# Where to buy online



## twothrone (Feb 10, 2020)

Hello, I started building models 2 years ago with Ls Model aircraft kits. I have never shopped online and found 2 sites.

Lots Of Models and the other one is Spruebrothers. Has anyone shopped from them? Can I trust them? (I don't like Amazon because of its working conditions and never buy from them.)


----------



## Fire21 (Mar 9, 2014)

I've never heard of those two stores. If you're looking for train models, I suggest you buy a copy of Model Railroader and look over the ads in there for online stores. If you're after other types of models, I can't help you...I'm into trains. Good luck. :smilie_daumenpos:


----------



## Andreash (Dec 30, 2018)

If we are talking trains;
Model train stuff
Lombard Hobbies
Hiawatha Hobbies
Cedar Creek Hobby’s (Canada)


----------



## Fire21 (Mar 9, 2014)

Fifer Hobby Supply


----------



## CTValleyRR (Jul 26, 2014)

Sorry, but I've never heard of either of those places.

For model railroad stuff:
MB Klein, aka Model Train Stuff
Trainworld
Blue Ridge Hobbies
Walthers (if you can't find it elsewhere for less)
MicroMark (mostly tools, but some trains, structures, and building / scenery supplies)
Scale Hobbyist (mostly paint and building / scenery supplies, but some models).
eBay (if you're very careful and know exactly what you want)


----------



## MichaelE (Mar 7, 2018)

It was a spam post from very early this morning. There was a link in the post.

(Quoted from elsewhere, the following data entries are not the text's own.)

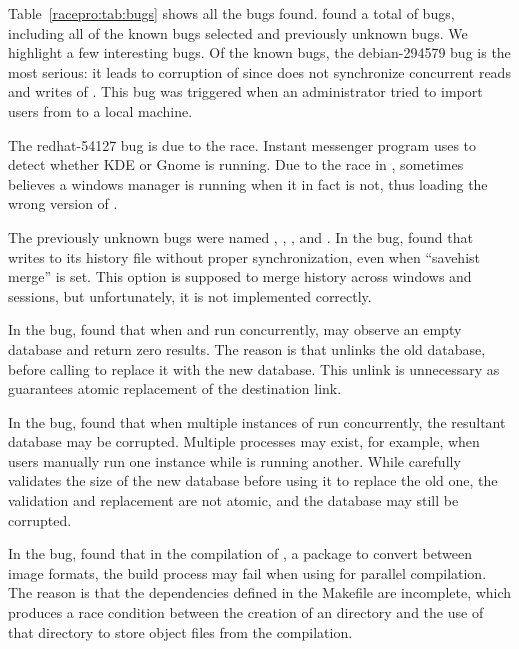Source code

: Table~\ref{racepro:tab:bugs} shows all the bugs \racepro found.  \racepro found a
total of \nracepro bugs, including all of the known bugs selected and
\nracepronew previously unknown bugs.  We highlight a few interesting
bugs.  Of the known bugs, the debian-294579 bug is the most serious:
it leads to corruption of  since  does not
synchronize concurrent reads and writes of .  This bug
was triggered when an administrator tried to import users from
 to a local machine.  

The redhat-54127 bug is due to the  race.  
Instant messenger program  uses  to detect whether
KDE or Gnome is running.  Due to the race in , 
sometimes believes a windows manager is running when it in fact is
not, thus loading the wrong version of .

The \nracepronew previously unknown bugs were named ,
, , and .  In the  bug, \racepro found 
that  writes to its history file without proper
synchronization, even when ``savehist merge'' is set.  This option is
supposed to merge history across windows and sessions, but
unfortunately, it is not implemented correctly. 

In the  bug, \racepro found that when  and 
run concurrently,  may observe an empty database and return
zero results.  The reason is that  unlinks the old database,
before calling  to replace it with the new database.  This
unlink is unnecessary as  guarantees atomic replacement of the
destination link.

In the  bug, \racepro found that when multiple instances of
 run concurrently, the resultant database may be
corrupted. Multiple  processes may exist, for
example, when users manually run one instance while  is
running another.  While  carefully validates the size of
the new database before using it to replace the old one,
the validation and replacement are not atomic, and the database may
still be corrupted.

In the  bug, \racepro found that in the compilation of ,
a package to convert between image formats, the build process may fail
when using  for parallel compilation. The reason is that
the dependencies defined in the Makefile are incomplete,
which produces a race condition between the creation of an 
directory and the use of that directory to store object files from
the compilation.

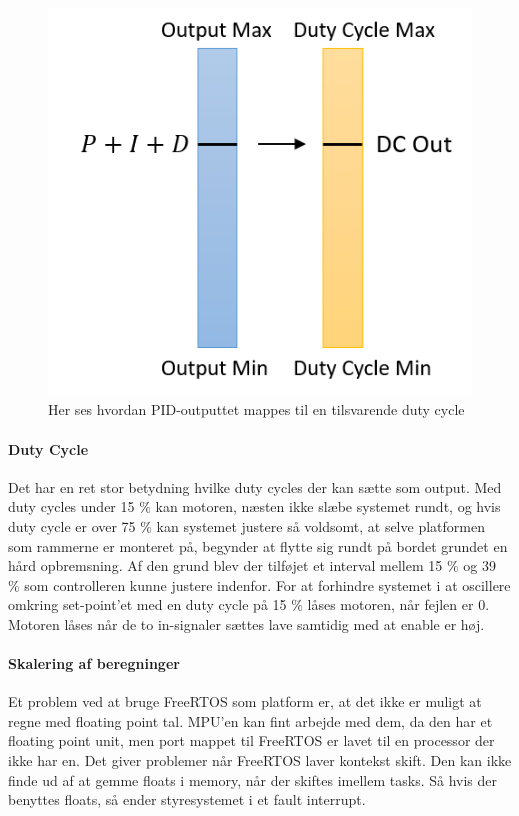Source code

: \begin{figure}
	\begin{center}
	\includegraphics[scale=0.8]{Billeder/Mapping.png}
	\end{center}		
	\caption{Her ses hvordan PID-outputtet mappes til en tilsvarende duty cycle}
	\label{fig:Mapping}	
\end{figure}
\paragraph{Duty Cycle}

Det har en ret stor betydning hvilke duty cycles der kan sætte som output. Med duty cycles under 15 $\%$ kan motoren, næsten ikke slæbe systemet rundt, og hvis duty cycle er over 75 $\%$ kan systemet justere så voldsomt, at selve platformen som rammerne er monteret på, begynder at flytte sig rundt på bordet grundet en hård opbremsning. Af den grund blev der tilføjet et interval mellem 15 $\%$ og 39 $\%$ som controlleren kunne justere indenfor. For at forhindre systemet i at oscillere omkring set-point'et med en duty cycle på 15 $\%$ låses motoren, når fejlen er 0. Motoren låses når de to in-signaler sættes lave samtidig med at enable er høj.

\paragraph{Skalering af beregninger}

Et problem ved at bruge FreeRTOS som platform er, at det ikke er muligt at regne med floating point tal. MPU'en kan fint arbejde med dem, da den har et floating point unit, men port mappet til FreeRTOS er lavet til en processor der ikke har en. Det giver problemer når FreeRTOS laver kontekst skift. Den kan ikke finde ud af at gemme floats i memory, når der skiftes imellem tasks. Så hvis der benyttes floats, så ender styresystemet i et fault interrupt.

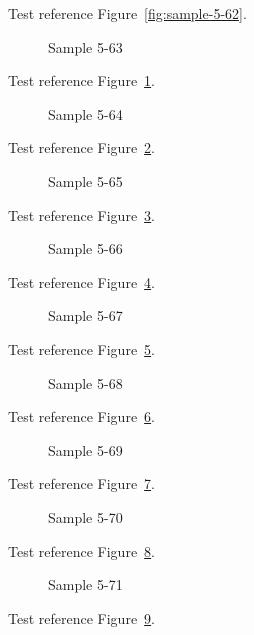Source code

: Test reference Figure~\ref{fig:sample-5-62}.

\begin{figure}[tbhp]
\caption{Sample 5-63}
\label{fig:sample-5-63}
\end{figure}

Test reference Figure~\ref{fig:sample-5-63}.

\begin{figure}[tbhp]
\caption{Sample 5-64}
\label{fig:sample-5-64}
\end{figure}

Test reference Figure~\ref{fig:sample-5-64}.

\begin{figure}[tbhp]
\caption{Sample 5-65}
\label{fig:sample-5-65}
\end{figure}

Test reference Figure~\ref{fig:sample-5-65}.

\begin{figure}[tbhp]
\caption{Sample 5-66}
\label{fig:sample-5-66}
\end{figure}

Test reference Figure~\ref{fig:sample-5-66}.

\begin{figure}[tbhp]
\caption{Sample 5-67}
\label{fig:sample-5-67}
\end{figure}

Test reference Figure~\ref{fig:sample-5-67}.

\begin{figure}[tbhp]
\caption{Sample 5-68}
\label{fig:sample-5-68}
\end{figure}

Test reference Figure~\ref{fig:sample-5-68}.

\begin{figure}[tbhp]
\caption{Sample 5-69}
\label{fig:sample-5-69}
\end{figure}

Test reference Figure~\ref{fig:sample-5-69}.

\begin{figure}[tbhp]
\caption{Sample 5-70}
\label{fig:sample-5-70}
\end{figure}

Test reference Figure~\ref{fig:sample-5-70}.

\begin{figure}[tbhp]
\caption{Sample 5-71}
\label{fig:sample-5-71}
\end{figure}

Test reference Figure~\ref{fig:sample-5-71}.

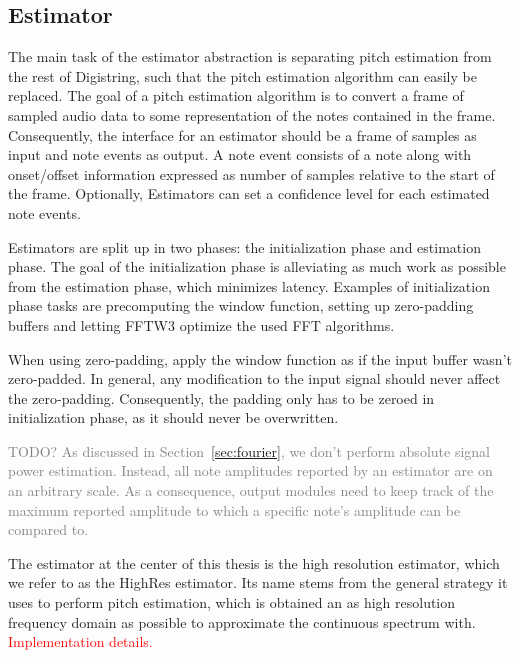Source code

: \documentclass[a4paper,10pt,twocolumn]{article}
\begin{document}
\subsection{Estimator}
%
The main task of the estimator abstraction is separating pitch estimation from the rest of Digistring, such that the pitch estimation algorithm can easily be replaced. The goal of a pitch estimation algorithm is to convert a frame of sampled audio data to some representation of the notes contained in the frame. Consequently, the interface for an estimator should be a frame of samples as input and note events as output. A note event consists of a note along with onset/offset information expressed as number of samples relative to the start of the frame. Optionally, Estimators can set a confidence level for each estimated note events.

Estimators are split up in two phases: the initialization phase and estimation phase. The goal of the initialization phase is alleviating as much work as possible from the estimation phase, which minimizes latency. Examples of initialization phase tasks are precomputing the window function, setting up zero-padding buffers and letting FFTW3 optimize the used FFT algorithms.

When using zero-padding, apply the window function as if the input buffer wasn't zero-padded. In general, any modification to the input signal should never affect the zero-padding. Consequently, the padding only has to be zeroed in initialization phase, as it should never be overwritten.

\textcolor{gray}{TODO? As discussed in Section~\ref{sec:fourier}, we don't perform absolute signal power estimation. Instead, all note amplitudes reported by an estimator are on an arbitrary scale. As a consequence, output modules need to keep track of the maximum reported amplitude to which a specific note's amplitude can be compared to.}

The estimator at the center of this thesis is the high resolution estimator, which we refer to as the HighRes estimator. Its name stems from the general strategy it uses to perform pitch estimation, which is obtained an as high resolution frequency domain as possible to approximate the continuous spectrum with. \textcolor{red}{Implementation details.}
\end{document}
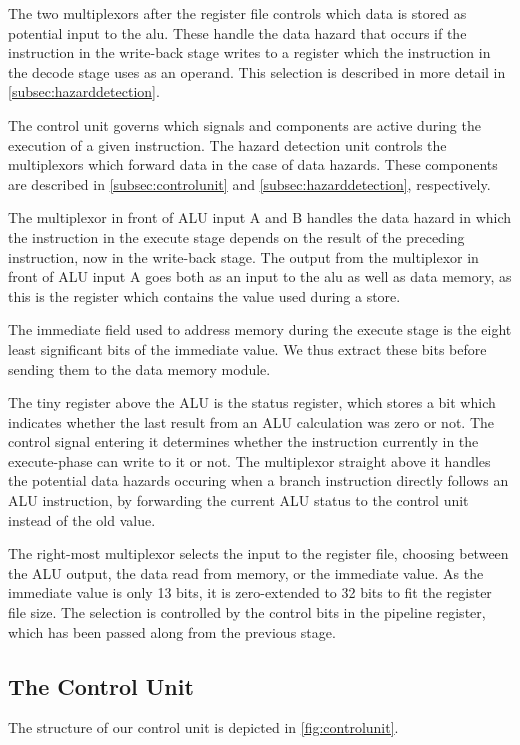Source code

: \documentclass[11pt]{article}
\begin{document}
The two multiplexors after the register file controls which data is
stored as potential input to the alu. These handle the data hazard
that occurs if the instruction in the write-back stage writes to a
register which the instruction in the decode stage uses as an
operand. This selection is described in more detail in
\autoref{subsec:hazarddetection}. 

The control unit governs which signals and components are active
during the execution of a given instruction. The hazard detection unit
controls the multiplexors which forward data in the case of data
hazards. These components are described in
\autoref{subsec:controlunit} and \autoref{subsec:hazarddetection},
respectively.

The multiplexor in front of ALU input A and B handles the data hazard
in which the instruction in the execute stage depends on the result of
the preceding instruction, now in the write-back stage. The output
from the multiplexor in front of ALU input A goes both as an input to
the alu as well as data memory, as this is the register which contains
the value used during a store.

The immediate field used to address memory during the execute stage is
the eight least significant bits of the immediate value. We thus
extract these bits before sending them to the data memory module.

The tiny register above the ALU is the status register, which stores a
bit which indicates whether the last result from an ALU calculation
was zero or not. The control signal entering it determines whether the
instruction currently in the execute-phase can write to it or not. The
multiplexor straight above it handles the potential data hazards
occuring when a branch instruction directly follows an ALU
instruction, by forwarding the current ALU status to the control unit
instead of the old value.

The right-most multiplexor selects the input to the register file,
choosing between the ALU output, the data read from memory, or the
immediate value. As the immediate value is only 13 bits, it is
zero-extended to 32 bits to fit the register file size. The selection
is controlled by the control bits in the pipeline register, which has
been passed along from the previous stage.

\subsection{The Control Unit}
\label{subsec:controlunit} 
The structure of our control unit is depicted in
\autoref{fig:controlunit}.
\end{document}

I doubt we'll be seeing this spammer again.


----------



## Cousin Eddie (Jan 4, 2019)

MichaelE said:


> It was a spam post from very early this morning. There was a link in the post.
> 
> I doubt we'll be seeing this spammer again.


The original post asking about the models was a spam?


----------



## MichaelE (Mar 7, 2018)

Yes. A hypertext link was inserted into the text for unrelated model supplies.

It happens all the time here. Usually posted late at night or very early in the morning.


----------



## gunrunnerjohn (Nov 10, 2010)

I removed the link and figured I'd wait and see what happened.


----------



## MichaelE (Mar 7, 2018)

Looks like a span-n-run post as I don't see any other activity from him. Not that I expected any...


----------



## Cousin Eddie (Jan 4, 2019)

MichaelE said:


> Yes. A hypertext link was inserted into the text for unrelated model supplies.
> 
> It happens all the time here. Usually posted late at night or very early in the morning.


 man they are sneaky I thought it was legit lol. Better watch what I click on luckily I didn’t click on this one.I did kinda think it was weird that it didn’t have anything to do with trains!


----------



## NorfolkSouthernguy (Jan 29, 2019)

Just to be clear what exactly is the objective of the original poster?

Was there a visible link there originally before John removed it?


----------



## MichaelE (Mar 7, 2018)

See post 8.


----------



## prrfan (Dec 19, 2014)

Hmmm. I guess the lesson here is don’t click on links from new posters. Good catch, MichaelE and GRJ. Hopefully it was only ad spam and not something malicious. 
I did not see the original post with the link either.


----------



## goodstuff (Apr 17, 2016)

Not sure about the link since I never saw it , but I have built several LS Models aircraft kits in the past and they also have HO RR items , hundreds listed on eBay . European stuff and pricey too . Dude may not be spamming after all . Lots of models & Spruebrothers are stores in two cities in Missouri , I think the guy just wants to know if they're legit businesses to order from , and by all appearances they are . I have ordered items off Amazon and the orders were filled by them .


----------



## nxn (Feb 4, 2020)

Why are hobby stores so expensive? Seems there is very little competition on price unless I am missing something. Is it because manufacturers enforce price levels? There don't seem to be any cheap Chinese knock offs like there are for everything else. Even model railroad stuff on Aliexpress is outrageously priced vs most other areas like electronics/computers where there are plenty of dirt cheap suppliers.


----------



## MichaelE (Mar 7, 2018)

Not all train or hobby shops are expensive.

I buy from Germany cheaper than I can get in the States. Shipping included.


----------